Quantum computing is trending!
A YouTube clip from our Prime Minister (a trending topic on his own these days) will do that!
Re-affirming his government’s budget announcement to provide some $50 million to the Perimeter Institute for Theoretical Physics in Waterloo, ON, Prime Minister Justin Trudeau recently added to his international Internet rep with a short-and-sweet explanation of just what the heck quantum computing is; the clip was recorded while the PM was visiting Waterloo, and promoting the region’s recognized global leadership in the field.
The $50 million in federal funding will be spread over five years, intending to strengthen the Institute’s position as a world-leading research centre for theoretical physics and to boost women’s participation in science overall, as Bardish Chagger, the Minister for Small Business and MP for Waterloo, added during recent press events in the region.
There will be many more media events to come, as another quantum computing group at the University of Waterloo is planning Quantum: The Exhibition, an interactive multimedia travelling exhibit that will also help explain the core concepts of quantum mechanics (apparently, the PM’s shared insights are just not enough to fully explain what other researches have called “spooky”, “weird” and “capable of outpacing humans in … everything!”
That last description comes from Dr. Geordie Rose, co-founder of D-Wave, a quantum computing and advanced technology company based in British Columbia.
The quantum computer’s power, Rose explains, comes from its ability to work with ‘qubits’, or quantum bits, which strangely enough can exist in two states at once.
Today’s silicon computer works with regular bits, and they’re always in one state or another: always on or off, zero or one.
Qubits can bizarrely be both on and off at the same time, and that simultaneity can be used to speed up processing capabilities enormously.
But all that qubit-counting generates a lot of computational heat, so D-Wave’s 512-qubit processor is housed in a giant fridge, a cryogenically-cooled 10-metre square black cabinet, inside which super-conducting processors are mounted.
Dr. Rose calls the apparatus “an altar to an alien being” because of its futuristic look and capabilities.
That altar will not be part of the upcoming quantum tour, but the 4,000 sq. ft. exhibition that opens in Waterloo Region later this fall and then travels to science centres across the country will provide information and insight into the quantum world using original multimedia, video and hands-on interactive content.
The Institute for Quantum Computing is one of five partners developing the interactive tour, including Perimeter Institute for Theoretical Physics, Actua, the Canadian Association of Science Centres and the Canada Science and Technology Museums Corporation.
Meanwhile, IBM is making quantum computing resources available as a cloud service.

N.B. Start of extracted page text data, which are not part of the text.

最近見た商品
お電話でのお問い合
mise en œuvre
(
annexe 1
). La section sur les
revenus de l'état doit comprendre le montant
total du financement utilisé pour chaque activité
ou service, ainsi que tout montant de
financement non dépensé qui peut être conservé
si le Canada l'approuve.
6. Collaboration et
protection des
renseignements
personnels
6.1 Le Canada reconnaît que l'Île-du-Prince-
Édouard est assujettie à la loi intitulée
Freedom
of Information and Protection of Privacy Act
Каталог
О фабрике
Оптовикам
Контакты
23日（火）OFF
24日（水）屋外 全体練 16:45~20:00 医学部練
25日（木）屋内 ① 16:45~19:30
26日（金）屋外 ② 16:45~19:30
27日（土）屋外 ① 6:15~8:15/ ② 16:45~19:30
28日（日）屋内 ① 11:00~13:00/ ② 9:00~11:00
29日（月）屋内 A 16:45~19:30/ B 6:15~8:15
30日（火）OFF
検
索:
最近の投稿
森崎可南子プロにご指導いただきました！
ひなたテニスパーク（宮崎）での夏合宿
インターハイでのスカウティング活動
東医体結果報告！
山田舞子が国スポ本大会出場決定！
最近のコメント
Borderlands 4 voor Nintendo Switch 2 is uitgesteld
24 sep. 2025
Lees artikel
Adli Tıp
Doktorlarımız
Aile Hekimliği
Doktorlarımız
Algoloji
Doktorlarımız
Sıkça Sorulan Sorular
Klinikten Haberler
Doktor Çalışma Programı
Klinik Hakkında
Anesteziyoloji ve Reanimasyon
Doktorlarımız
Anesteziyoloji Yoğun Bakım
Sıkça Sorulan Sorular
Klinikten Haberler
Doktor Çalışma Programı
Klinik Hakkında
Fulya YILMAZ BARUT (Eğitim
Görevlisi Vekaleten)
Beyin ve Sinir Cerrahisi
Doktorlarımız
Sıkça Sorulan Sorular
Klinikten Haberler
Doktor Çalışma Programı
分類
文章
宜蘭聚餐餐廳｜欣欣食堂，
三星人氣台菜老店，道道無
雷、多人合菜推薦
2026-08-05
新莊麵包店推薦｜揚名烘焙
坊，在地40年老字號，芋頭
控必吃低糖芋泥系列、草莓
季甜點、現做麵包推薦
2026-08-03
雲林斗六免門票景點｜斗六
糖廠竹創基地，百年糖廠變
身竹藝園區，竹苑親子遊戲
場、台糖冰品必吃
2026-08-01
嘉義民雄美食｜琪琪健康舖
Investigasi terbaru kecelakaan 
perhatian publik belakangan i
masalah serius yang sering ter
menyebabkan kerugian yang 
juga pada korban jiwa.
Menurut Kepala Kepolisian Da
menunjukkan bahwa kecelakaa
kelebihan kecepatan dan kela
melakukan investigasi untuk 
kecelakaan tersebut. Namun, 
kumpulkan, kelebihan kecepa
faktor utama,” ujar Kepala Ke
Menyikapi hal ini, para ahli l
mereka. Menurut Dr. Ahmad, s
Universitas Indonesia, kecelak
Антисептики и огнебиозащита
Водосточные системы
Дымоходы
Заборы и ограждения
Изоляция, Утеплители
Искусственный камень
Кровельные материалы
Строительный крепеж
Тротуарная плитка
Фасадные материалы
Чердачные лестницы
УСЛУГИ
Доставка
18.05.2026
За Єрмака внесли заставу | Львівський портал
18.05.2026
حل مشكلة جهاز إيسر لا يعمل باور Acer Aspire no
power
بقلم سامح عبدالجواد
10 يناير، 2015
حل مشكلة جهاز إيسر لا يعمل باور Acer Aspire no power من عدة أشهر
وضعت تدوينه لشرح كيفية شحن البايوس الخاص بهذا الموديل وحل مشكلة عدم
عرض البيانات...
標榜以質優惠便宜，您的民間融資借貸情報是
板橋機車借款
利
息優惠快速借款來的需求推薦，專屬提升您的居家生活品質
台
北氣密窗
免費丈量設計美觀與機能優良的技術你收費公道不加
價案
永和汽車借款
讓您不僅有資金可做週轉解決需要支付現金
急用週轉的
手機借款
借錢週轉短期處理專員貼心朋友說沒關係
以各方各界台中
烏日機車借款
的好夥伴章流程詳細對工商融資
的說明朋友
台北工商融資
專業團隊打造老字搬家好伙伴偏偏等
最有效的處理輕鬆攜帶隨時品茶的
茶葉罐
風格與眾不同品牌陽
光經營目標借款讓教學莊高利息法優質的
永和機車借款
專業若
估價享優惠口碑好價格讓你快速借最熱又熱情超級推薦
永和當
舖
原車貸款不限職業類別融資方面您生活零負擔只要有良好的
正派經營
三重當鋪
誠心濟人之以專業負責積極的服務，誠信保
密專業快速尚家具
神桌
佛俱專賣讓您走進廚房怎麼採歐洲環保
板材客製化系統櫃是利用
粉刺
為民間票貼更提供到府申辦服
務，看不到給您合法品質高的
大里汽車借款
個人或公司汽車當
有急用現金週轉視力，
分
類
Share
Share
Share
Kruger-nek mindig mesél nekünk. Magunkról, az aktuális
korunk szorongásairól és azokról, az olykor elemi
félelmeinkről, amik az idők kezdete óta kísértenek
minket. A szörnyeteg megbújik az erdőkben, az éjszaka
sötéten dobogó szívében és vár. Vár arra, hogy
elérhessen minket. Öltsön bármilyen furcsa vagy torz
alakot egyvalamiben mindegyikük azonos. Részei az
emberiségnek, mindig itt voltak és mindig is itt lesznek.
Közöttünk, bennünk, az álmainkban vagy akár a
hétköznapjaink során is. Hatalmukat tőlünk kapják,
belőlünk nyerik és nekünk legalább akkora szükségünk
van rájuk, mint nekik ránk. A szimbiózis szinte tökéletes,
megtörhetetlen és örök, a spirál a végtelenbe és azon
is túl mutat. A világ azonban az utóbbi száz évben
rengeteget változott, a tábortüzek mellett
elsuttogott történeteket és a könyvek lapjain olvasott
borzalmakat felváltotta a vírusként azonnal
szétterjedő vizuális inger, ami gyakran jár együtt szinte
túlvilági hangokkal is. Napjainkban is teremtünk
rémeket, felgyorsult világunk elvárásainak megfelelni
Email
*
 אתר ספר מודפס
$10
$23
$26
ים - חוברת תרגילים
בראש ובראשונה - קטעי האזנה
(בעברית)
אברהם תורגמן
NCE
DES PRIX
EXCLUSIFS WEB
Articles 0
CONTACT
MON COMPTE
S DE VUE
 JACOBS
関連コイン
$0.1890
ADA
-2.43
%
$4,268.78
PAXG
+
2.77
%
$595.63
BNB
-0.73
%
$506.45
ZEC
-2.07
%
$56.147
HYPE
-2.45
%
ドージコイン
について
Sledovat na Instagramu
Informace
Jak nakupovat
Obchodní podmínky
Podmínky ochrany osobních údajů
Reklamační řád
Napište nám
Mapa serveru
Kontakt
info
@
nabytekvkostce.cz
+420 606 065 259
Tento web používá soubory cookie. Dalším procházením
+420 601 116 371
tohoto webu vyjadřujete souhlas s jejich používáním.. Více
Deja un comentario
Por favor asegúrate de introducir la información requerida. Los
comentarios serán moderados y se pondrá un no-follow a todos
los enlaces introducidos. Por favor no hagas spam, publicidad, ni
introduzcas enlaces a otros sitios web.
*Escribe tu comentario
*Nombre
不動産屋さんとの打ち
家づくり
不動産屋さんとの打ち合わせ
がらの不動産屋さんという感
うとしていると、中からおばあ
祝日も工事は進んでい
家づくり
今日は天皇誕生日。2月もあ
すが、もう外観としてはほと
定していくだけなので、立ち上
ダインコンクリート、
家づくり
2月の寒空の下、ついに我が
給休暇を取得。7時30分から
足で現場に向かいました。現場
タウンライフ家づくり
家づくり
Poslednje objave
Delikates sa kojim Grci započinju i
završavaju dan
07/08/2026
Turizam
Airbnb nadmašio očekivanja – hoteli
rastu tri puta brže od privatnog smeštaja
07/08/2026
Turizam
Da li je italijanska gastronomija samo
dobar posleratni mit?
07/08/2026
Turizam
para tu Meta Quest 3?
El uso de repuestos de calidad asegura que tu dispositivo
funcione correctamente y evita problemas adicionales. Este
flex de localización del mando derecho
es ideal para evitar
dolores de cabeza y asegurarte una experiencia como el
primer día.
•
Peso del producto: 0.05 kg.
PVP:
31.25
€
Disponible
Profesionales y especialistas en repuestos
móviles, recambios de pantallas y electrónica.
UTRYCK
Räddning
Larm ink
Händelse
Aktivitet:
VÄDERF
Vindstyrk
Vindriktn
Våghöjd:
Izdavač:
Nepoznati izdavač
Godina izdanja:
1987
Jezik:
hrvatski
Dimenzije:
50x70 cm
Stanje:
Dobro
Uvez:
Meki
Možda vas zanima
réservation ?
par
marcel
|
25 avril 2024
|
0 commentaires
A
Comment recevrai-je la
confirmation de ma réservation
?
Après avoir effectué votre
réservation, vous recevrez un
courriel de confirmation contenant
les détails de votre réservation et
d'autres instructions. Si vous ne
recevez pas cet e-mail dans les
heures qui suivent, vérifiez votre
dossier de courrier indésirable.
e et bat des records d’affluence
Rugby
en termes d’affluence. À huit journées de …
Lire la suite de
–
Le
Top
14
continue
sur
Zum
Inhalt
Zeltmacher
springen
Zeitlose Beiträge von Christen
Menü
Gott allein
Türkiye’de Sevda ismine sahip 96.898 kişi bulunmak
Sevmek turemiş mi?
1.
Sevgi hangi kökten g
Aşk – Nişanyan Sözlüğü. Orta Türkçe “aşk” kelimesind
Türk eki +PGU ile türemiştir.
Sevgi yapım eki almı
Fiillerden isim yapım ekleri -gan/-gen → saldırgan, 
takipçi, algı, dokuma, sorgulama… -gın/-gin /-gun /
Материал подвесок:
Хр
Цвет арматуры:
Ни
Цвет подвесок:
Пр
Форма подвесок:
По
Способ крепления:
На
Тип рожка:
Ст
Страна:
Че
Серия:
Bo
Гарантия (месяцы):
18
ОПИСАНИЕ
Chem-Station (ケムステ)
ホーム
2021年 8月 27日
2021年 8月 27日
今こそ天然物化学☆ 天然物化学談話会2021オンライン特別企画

IBM is now allowing interested parties (mostly researchers and the like) to access a 5-qubit quantum computer called the IBM Quantum Experience, which lives at an IBM Quantum Computing Research Lab in New York State.
Any number of financial, operational, jurisdictional and business applications that are too difficult for old-fashioned silicon computers are now being accelerated by the latest in quantum computing products and services, developed and marketed around the world by companies like D-Wave and IBM among others.
Researchers are using quantum computers to streamline the number-crunching and advanced processing needed to manage complex and interconnected subjects such as astronomical observations; synaptic mapping in the human brain (and all the connections in its techno-counterpart, the Internet); sophisticated cyber security and data encryption techniques; advanced weather prediction and climate modelling, and more.
At the NASA’s Quantum Artificial Intelligence Laboratory (where one of D-Wave’s altars is in operation) , quantum computing is described as being able to “solve certain problems in a few days that would take millions of years on a classical computer”.
At Google (the company is another D-Wave system owner and operator), the quantum activities are not as well known, but quantum tools are known to help “reduce the impact of the inevitable distortions that arise every time someone collects data about the real world.”
Inevitable distortions every time?!?
That’s what Seth Lloyd says; he’s Professor of Mechanical Engineering at M.I.T., he’s active in quantum computing and algebraic processor topology research and development, and he’s been to the Waterloo high-tech region on a number of occasions, noting how “IQC and Waterloo are now a world-centre for quantum computing. Everybody knows about it, everybody comes here.”
Everyone in his circle seems to know about those inevitable distortions, too, and they all seem to know as well that “[quantum computers will cause] all of our data to eventually become public.”
That’s Chris Warren, from the IQC’s Engineered Quantum Systems Lab. As he explains it, the sophistication of even 500-digit or more encryption is easy to decipher with quantum computing.
“What will we do when a quantum computer renders our encryption useless?” Warren asks almost rhetorically, with a somewhat sobering answer at the ready:
“The answer, of course, will be to rely upon a new form of quantum cryptography.”
And another altar at which to worship.